> [EXERCISE]
Copy word for word the part of the text on south Hebron that begins with the words "But there were" and stops after the words "fields and wells.".

> [TEXT SEGMENT]
***

Actually, we have a larger ambition, though it will take time to achieve it. We want the Al-Murgh family to come back, as some families have come back to Bi’r al-’Id, with our help. It’s not the only spot we want to save. It’s a slow process, full of danger, and the forces arrayed against its happening are powerful.
But there were some good signs this week, as Amiel informs us on the minibus on the way down. Apparently as a result of continuous pressure by Ta’ayush activists on the ground, backed up by our lawyers, the army and the occupation bureaucrats have moved toward recognizing that Palestinian farmers and shepherds in south Hebron do have some rights—an almost unimaginable thought under the standard conditions of the occupation. The new Brigade Commander in the area is said to be reevaluating army policy in the area to ensure Palestinian access to fields and wells.
There was a flurry of phone calls and faxes between our people and the officer in charge of land rights and the custodian of what are called “state lands” (miri), that is, lands not registered in the name of private individuals or families (much of the land in south Hebron, including large areas traditionally owned and used by the villagers, falls in this category). The Brigade Commander is said to have acknowledged that the wells were dug long before there were Israeli settlers here and must therefore belong to Palestinians, who should, in that case, believe it or not, be allowed to use them. If this idea seems to you axiomatic and unproblematic, you don’t know the reality of south Hebron.
Everyday, normative violence by settlers is the heart of that reality, and it hasn’t changed in recent weeks. We hear the usual stories. Shepherds were out grazing their sheep when armed settlers arrived and stole a sheep, loading it onto their vehicle as soldiers stood by and watched. Other settlers attacked a herd and shot several of the sheep and beat the shepherds. Yaakov Talya, the notorious settler-rancher near Bi’r al-’Id, tried to take possession of the well we cleaned of endless mud and stones just a few weeks ago. All this is standard, tedious, odious, and probably permanent.
But we’ve had some recent successes, and at 7:30 this morning, before the sun has warmed to its true strength, we watch with satisfaction as a tractor-driven water tanker fills up from an ancient well on the hilltop at Al-Tawamin. We expected soldiers to turn up to stop this, but it didn’t happen—at first. We had time to clamber down the hill to inspect the caves, once homes to whole families, which were deserted overnight under conditions of settler-driven terror in 2001. Large metal cooking pots, riddled with bullet holes, litter the floor of the caves; settlers come here for target practice and other relaxing social events. Can we clean the caves and entice the families back? Maybe. The Zionist dream, updated version 2010.

***

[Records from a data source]
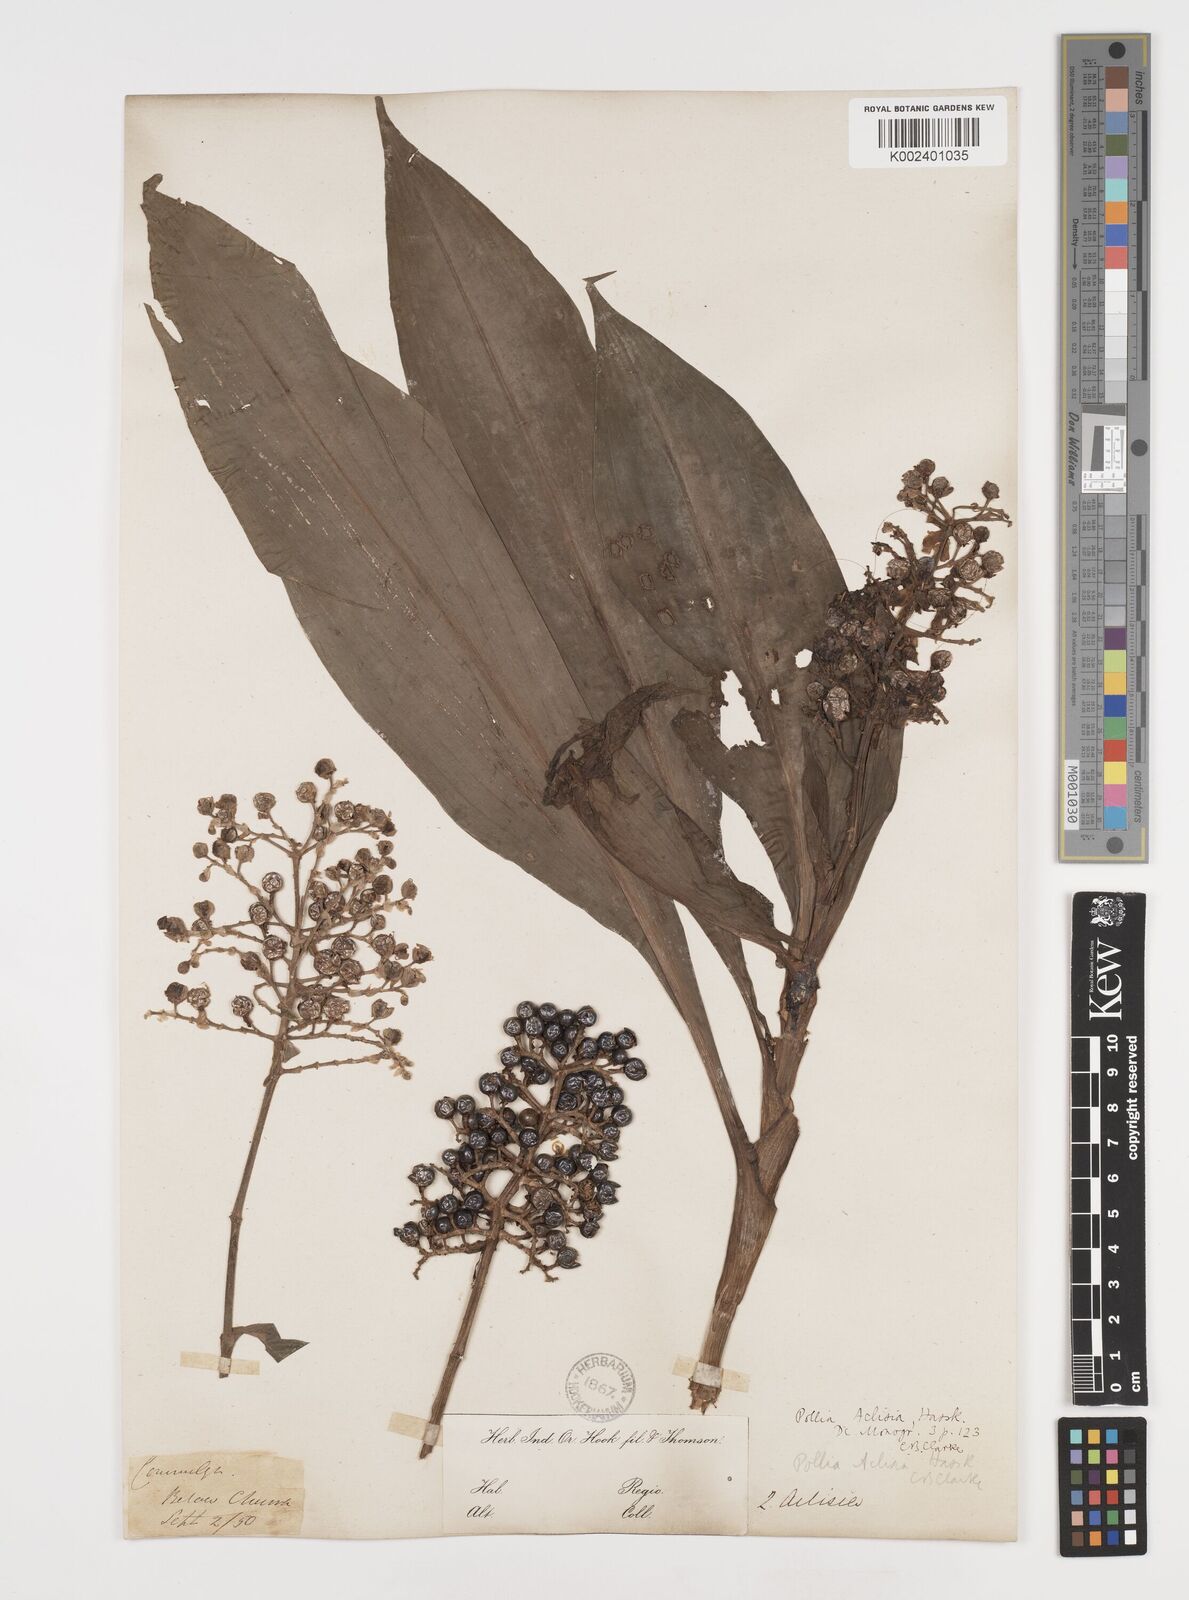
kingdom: Plantae
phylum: Tracheophyta
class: Liliopsida
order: Commelinales
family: Commelinaceae
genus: Pollia
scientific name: Pollia hasskarlii
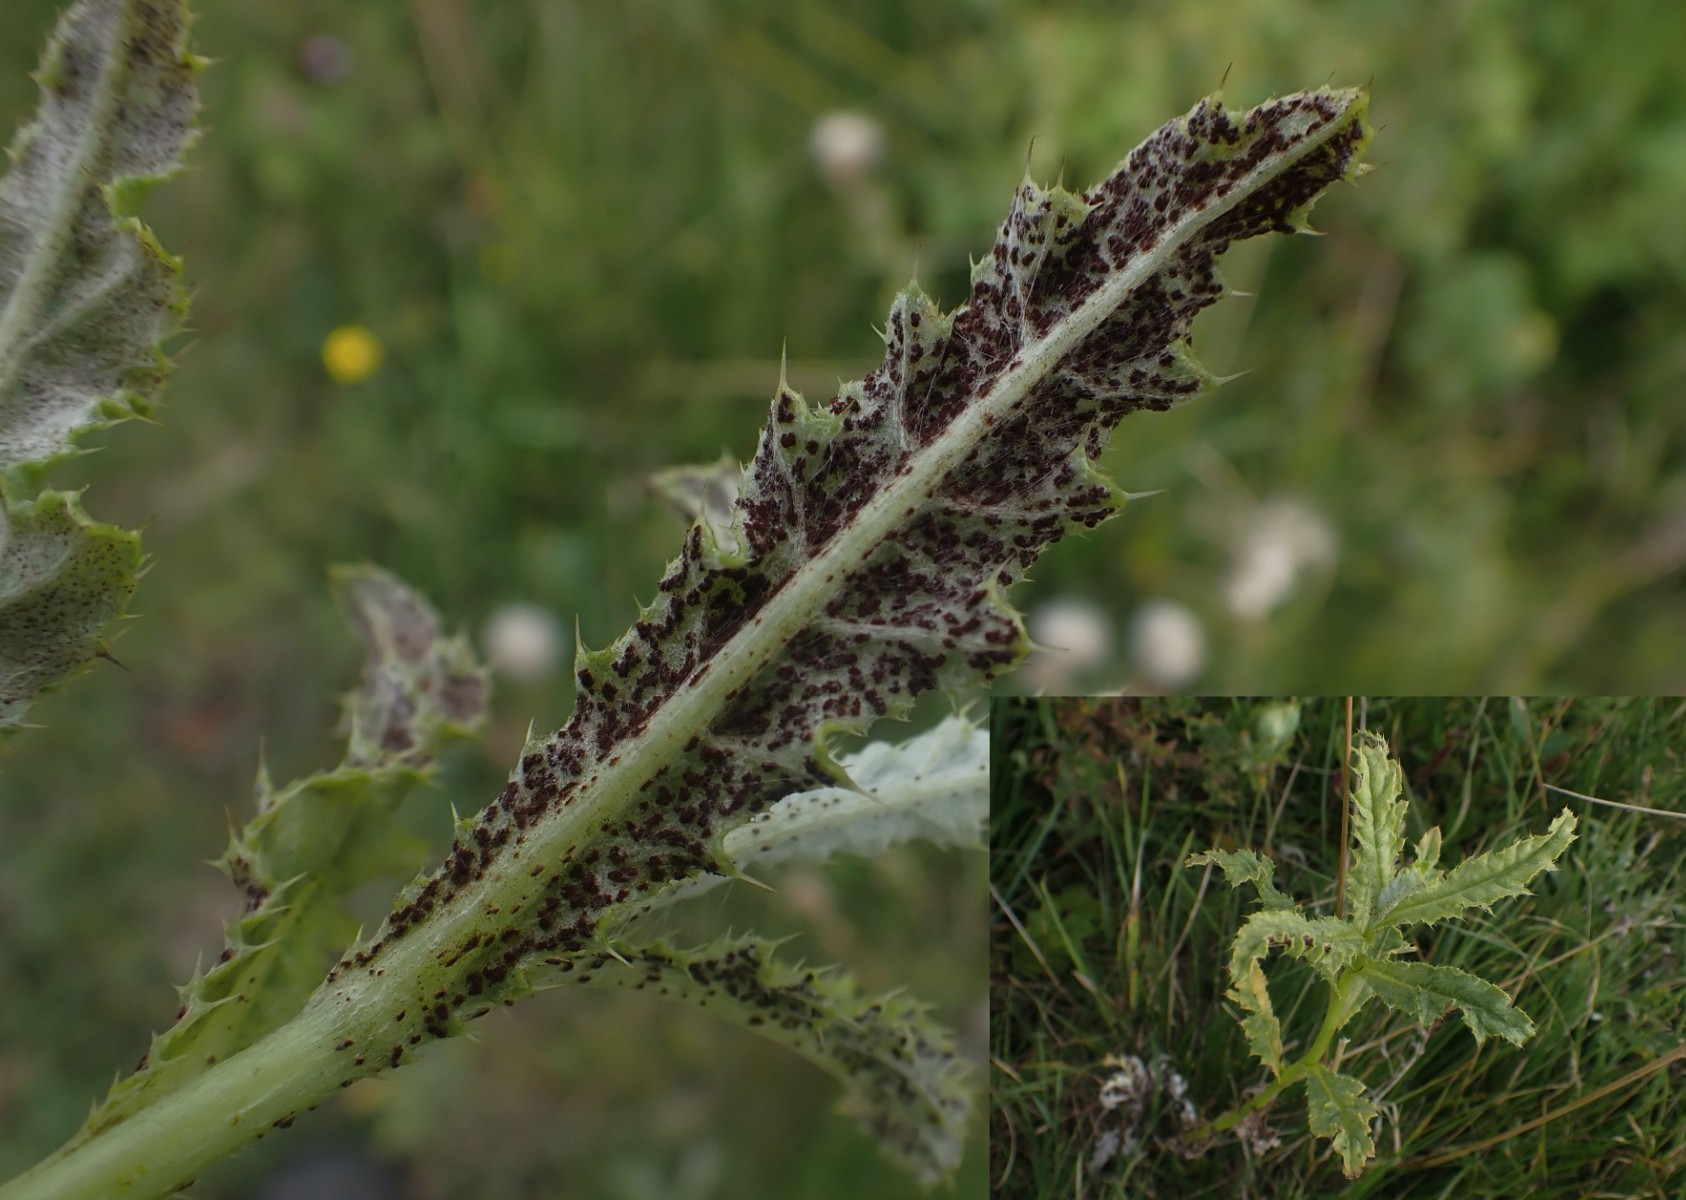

***

> [THE COMPLETED TASK]
But there were some good signs this week, as Amiel informs us on the minibus on the way down. Apparently as a result of continuous pressure by Ta’ayush activists on the ground, backed up by our lawyers, the army and the occupation bureaucrats have moved toward recognizing that Palestinian farmers and shepherds in south Hebron do have some rights—an almost unimaginable thought under the standard conditions of the occupation. The new Brigade Commander in the area is said to be reevaluating army policy in the area to ensure Palestinian access to fields and wells.